Hi!
I retrieved single-cell data from GEO datasets (https://www.ncbi.nlm.nih.gov/geo/query/acc.cgi?acc=GSM3489183). The file format is .h5, produce by CellRanger V2.0 pipeline (10x Genomics). To open it and to have a look at the datasets inside, I used the following Python code:
import h5py
import pandas
import numpy
f = h5py.File('GSM3489183_IPF_01_filtered_gene_bc_matrices_h5.h5', 'r')
list(f.keys())
['GRCh38']
dset = f['GRCh38']
list(dset)
['barcodes', 'data', 'gene_names', 'genes', 'indices', 'indptr', 'shape']

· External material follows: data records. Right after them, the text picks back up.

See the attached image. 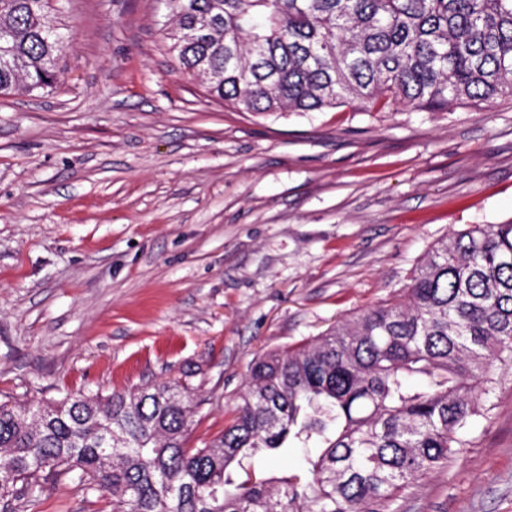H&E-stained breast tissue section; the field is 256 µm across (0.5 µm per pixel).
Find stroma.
Returning a JSON list of instances; mask_svg holds the SVG:
<instances>
[{"instance_id": "obj_1", "label": "stroma", "mask_w": 512, "mask_h": 512, "mask_svg": "<svg viewBox=\"0 0 512 512\" xmlns=\"http://www.w3.org/2000/svg\"><path fill=\"white\" fill-rule=\"evenodd\" d=\"M64 79L0 96V399L173 378L188 445L260 354L399 295L439 240L512 220V99L243 112L181 74L165 0H58ZM399 512H512V369ZM112 512L60 475L39 506Z\"/></svg>"}]
</instances>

According to CellRanger manual, the dataset called 'data' should contain the Nonzero UMI counts in column-major order, The 'shape' dataset is a tuple of (# rows, # columns) indicating the matrix dimensions. Each of these datasets has 1 column. To see the relative data I used the code:
a = np.array(f['GRCh38/data'])
pd.DataFrame(a)
However, I don't see how I can retrieve, from this data, a table in which genes are rows and cells are columns. The 'data' datasets must be the expression data about each gene, in each cell, but since it is a 1-column dataset, I don't see how I can build a table with cells as columns with the relative data for each gene. Do you have experience with this type of file? Thank you in advance!